In the listing below, count each line containing "thumb" and answer with the count only.

Dataset content Start Marker

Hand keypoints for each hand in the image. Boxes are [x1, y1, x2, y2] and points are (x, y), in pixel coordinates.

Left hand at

Dataset content End Marker
Dataset content Start Marker

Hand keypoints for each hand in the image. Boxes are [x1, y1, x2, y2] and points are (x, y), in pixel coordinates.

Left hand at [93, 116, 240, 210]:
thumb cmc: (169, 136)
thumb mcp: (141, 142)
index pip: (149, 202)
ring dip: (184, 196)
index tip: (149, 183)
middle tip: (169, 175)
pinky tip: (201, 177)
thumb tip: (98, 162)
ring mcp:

Dataset content End Marker
Dataset content Start Marker

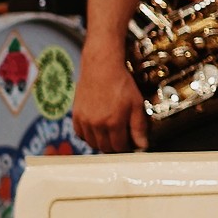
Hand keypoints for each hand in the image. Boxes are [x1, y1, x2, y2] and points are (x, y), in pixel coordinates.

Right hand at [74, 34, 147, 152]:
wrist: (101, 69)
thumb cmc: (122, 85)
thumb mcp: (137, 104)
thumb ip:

Dataset content End Marker

→ **Finished task**: 6